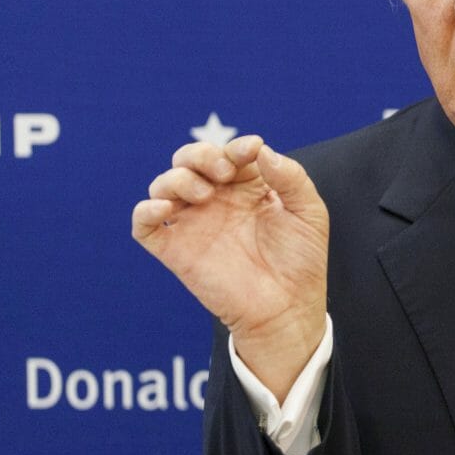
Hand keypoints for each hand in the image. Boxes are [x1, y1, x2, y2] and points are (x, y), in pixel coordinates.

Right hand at [132, 135, 328, 399]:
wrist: (288, 309)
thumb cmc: (301, 261)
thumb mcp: (309, 212)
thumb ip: (291, 177)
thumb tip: (261, 150)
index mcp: (246, 187)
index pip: (229, 152)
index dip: (236, 145)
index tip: (251, 150)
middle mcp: (216, 200)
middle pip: (189, 159)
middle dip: (202, 154)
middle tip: (224, 173)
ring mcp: (194, 224)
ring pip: (164, 184)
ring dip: (178, 178)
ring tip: (205, 194)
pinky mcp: (175, 250)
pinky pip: (144, 224)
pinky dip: (145, 210)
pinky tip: (166, 208)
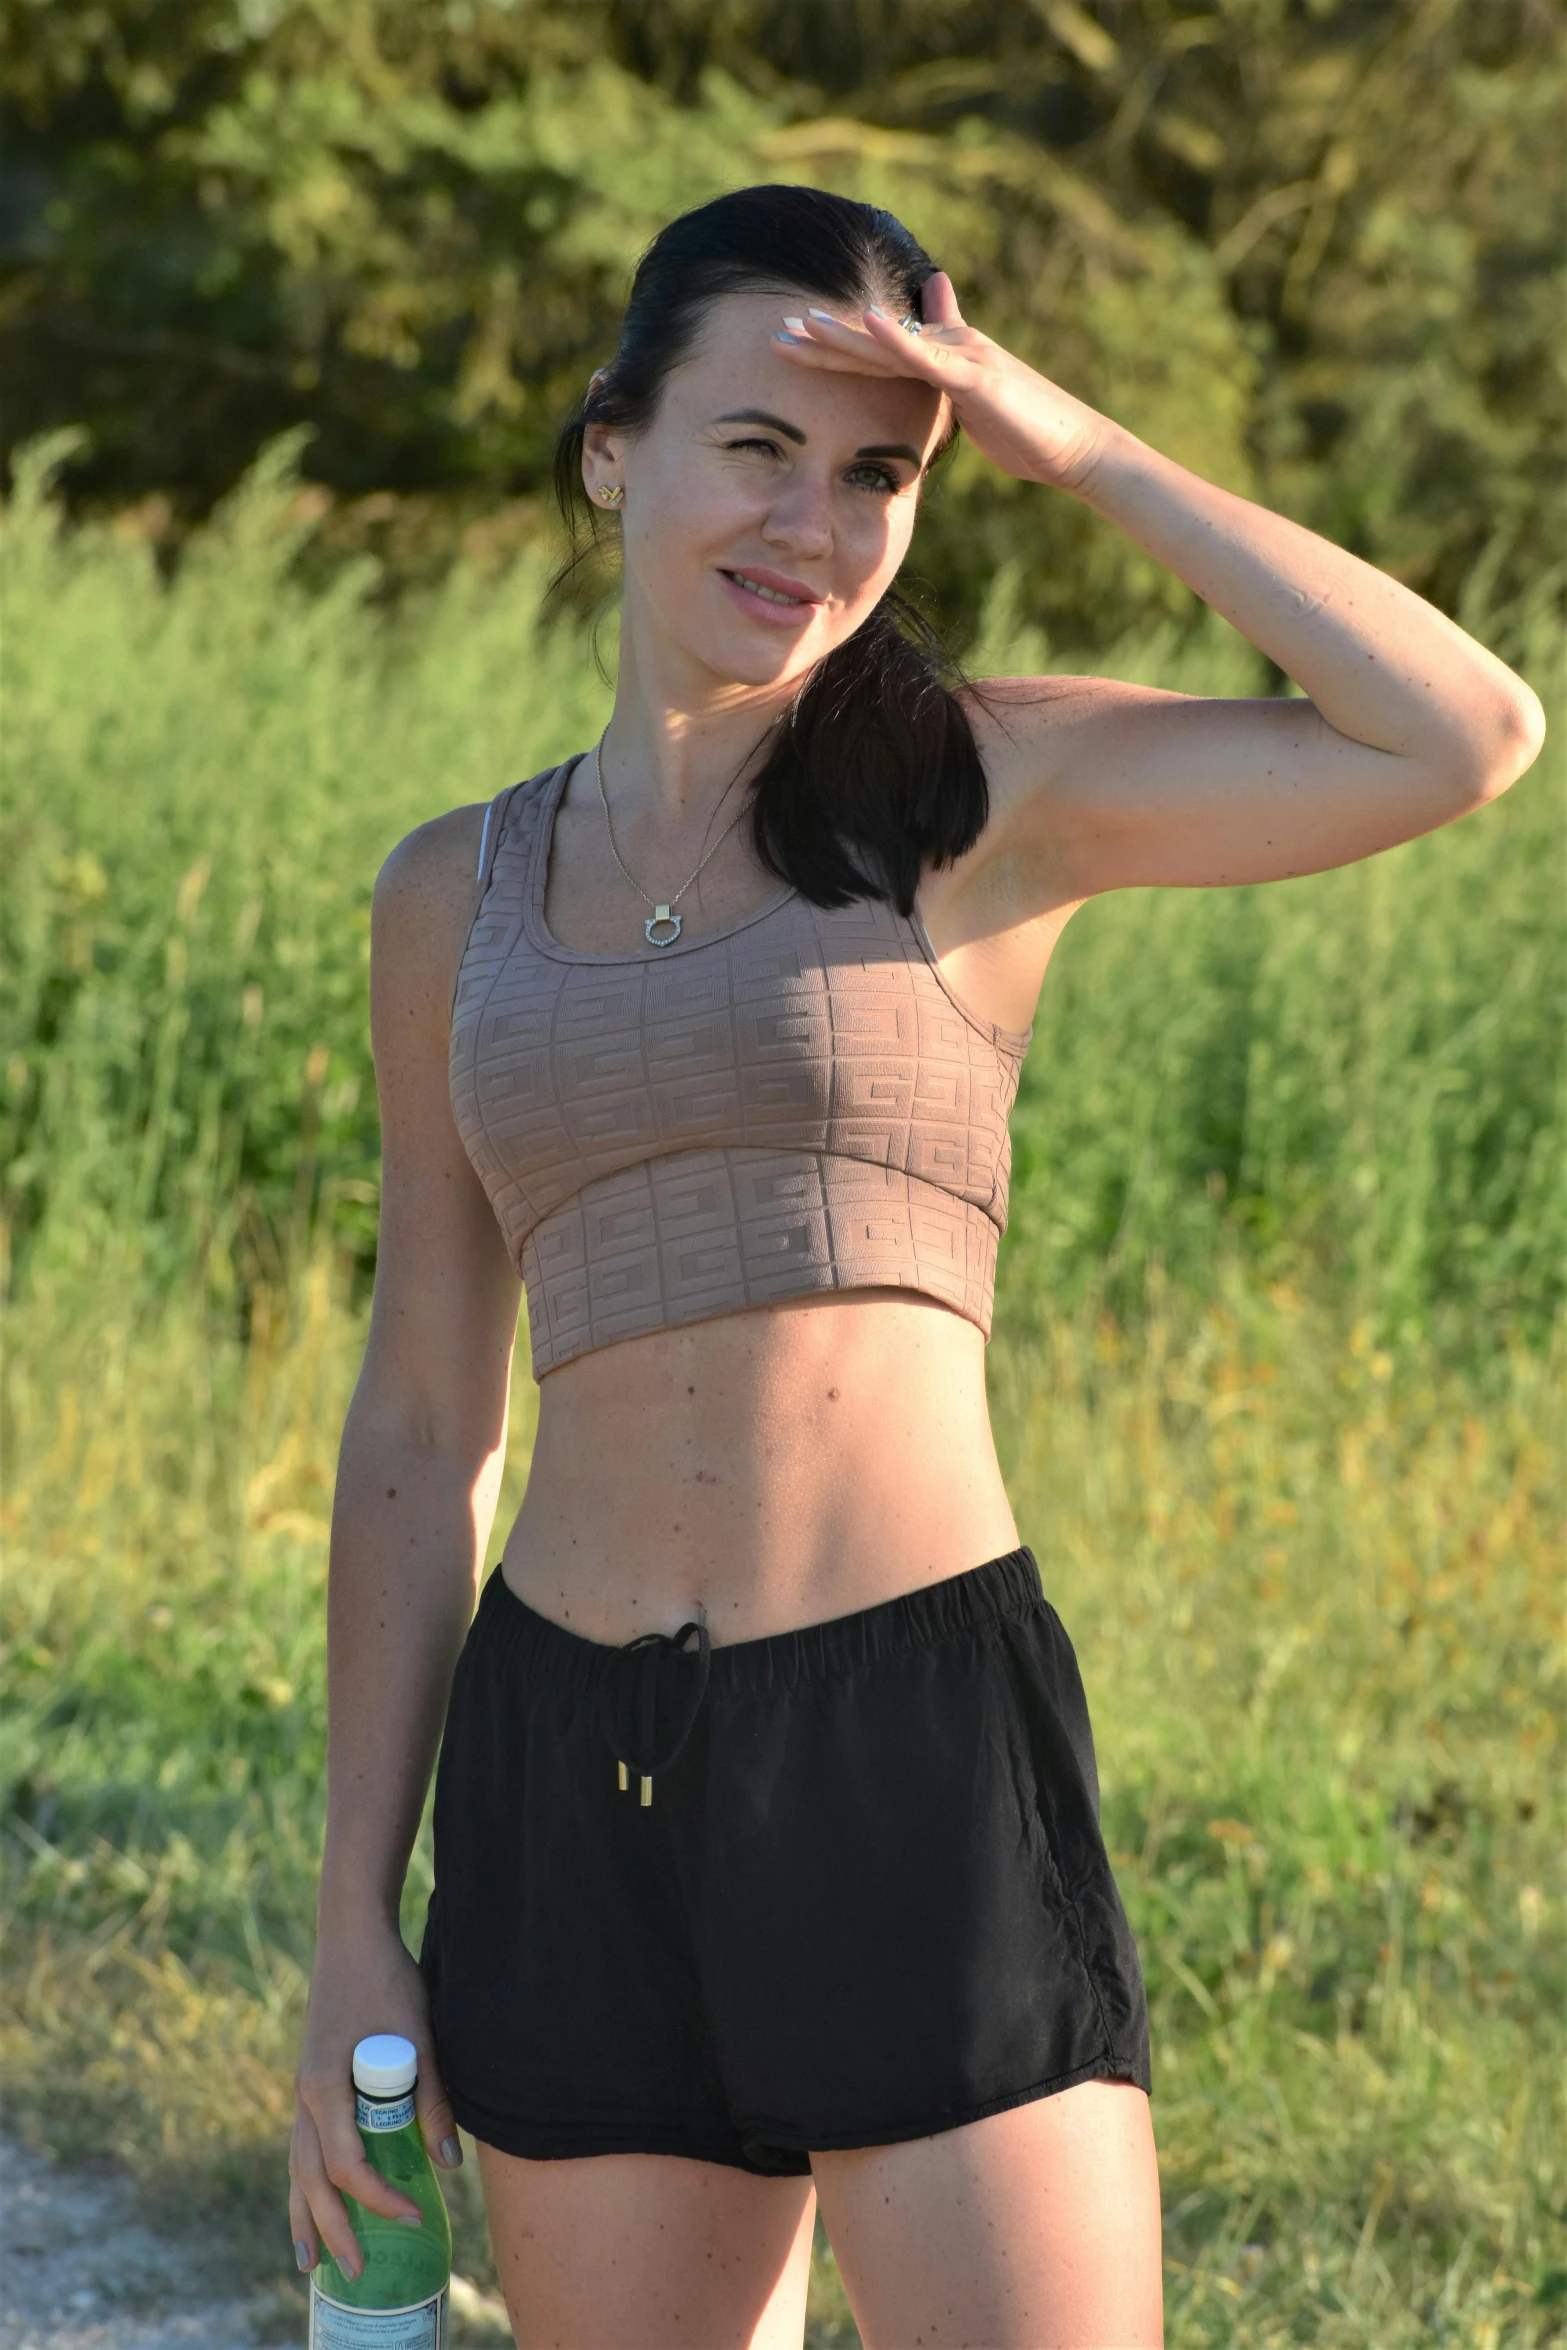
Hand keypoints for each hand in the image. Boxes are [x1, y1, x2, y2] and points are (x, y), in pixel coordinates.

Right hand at [289, 1919, 460, 2280]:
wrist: (352, 1936)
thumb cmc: (386, 1979)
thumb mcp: (419, 2035)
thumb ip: (433, 2097)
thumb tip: (449, 2163)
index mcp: (325, 2087)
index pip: (347, 2165)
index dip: (379, 2198)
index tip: (416, 2213)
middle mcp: (306, 2096)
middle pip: (310, 2179)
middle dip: (332, 2228)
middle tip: (354, 2273)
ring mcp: (304, 2090)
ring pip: (296, 2167)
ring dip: (306, 2214)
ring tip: (310, 2261)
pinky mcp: (312, 2082)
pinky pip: (303, 2145)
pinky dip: (305, 2182)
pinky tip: (314, 2200)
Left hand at [773, 272, 1110, 493]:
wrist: (1070, 448)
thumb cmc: (1025, 431)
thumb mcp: (974, 401)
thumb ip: (947, 376)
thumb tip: (929, 362)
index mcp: (942, 359)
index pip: (877, 352)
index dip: (834, 345)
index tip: (791, 340)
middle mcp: (948, 347)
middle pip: (874, 343)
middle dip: (824, 337)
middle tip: (777, 329)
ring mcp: (961, 357)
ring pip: (891, 344)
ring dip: (845, 333)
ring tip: (802, 324)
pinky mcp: (974, 376)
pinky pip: (927, 356)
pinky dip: (896, 339)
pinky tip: (867, 323)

============

Each of the entries above must be output exactly, with none of the pictures.

Hand keypoints for each hand in the image. Boxes are [x1, y1, x2, y2] and points are (x, y), in pixel coordinates.

Right hand at [132, 135, 328, 399]:
wrist: (288, 309)
thumb cmc: (301, 261)
thumb mcp: (309, 212)
thumb ip: (291, 177)
thumb tip: (261, 150)
index mcp: (246, 187)
index pip: (229, 152)
index dip: (236, 145)
index tip: (251, 150)
middle mcp: (216, 200)
middle pip: (189, 159)
middle dip: (202, 154)
middle tip: (224, 173)
ring mcp: (194, 224)
ring pip: (164, 184)
ring dip: (178, 178)
ring tip: (205, 194)
pinky mcp: (175, 250)
pinky pip: (144, 224)
pinky dip: (145, 210)
pinky tip: (166, 208)
Hand keypoints for each hand in the image. Boxes are [x1, y1, x2, y2] and points are (x, y), in pixel coordinates.

Right hand at [289, 1919, 460, 2280]:
wrist: (352, 1936)
thumb cmc: (386, 1979)
thumb mcp: (419, 2035)
thumb ip: (433, 2097)
thumb tip: (449, 2163)
index mcp: (325, 2087)
index pip: (347, 2165)
index dip: (379, 2198)
index tip: (416, 2213)
middle mcp: (306, 2096)
middle pip: (310, 2179)
middle dip: (332, 2228)
middle tip: (354, 2273)
ring mcp: (304, 2090)
ring pip: (296, 2167)
ring dip: (306, 2214)
ring tip: (310, 2261)
pinky mcp: (312, 2082)
pinky pip: (303, 2145)
pinky dip: (305, 2182)
pinky tip: (314, 2200)
Left hand at [773, 272, 1110, 493]:
wrist: (1070, 448)
thumb cmc: (1025, 431)
thumb mcp: (974, 401)
thumb ip: (947, 376)
thumb tip: (929, 362)
index mcp: (942, 359)
index pip: (877, 352)
index dip: (834, 345)
index tip: (791, 340)
middle mcp: (948, 347)
middle pip: (874, 343)
middle dip: (824, 337)
middle tip: (777, 329)
ring mcp: (961, 357)
ring pip: (891, 344)
ring dip: (845, 333)
ring tip: (802, 324)
pinky mcp: (974, 376)
pinky pip: (927, 356)
pinky dip: (896, 339)
pinky tip: (867, 323)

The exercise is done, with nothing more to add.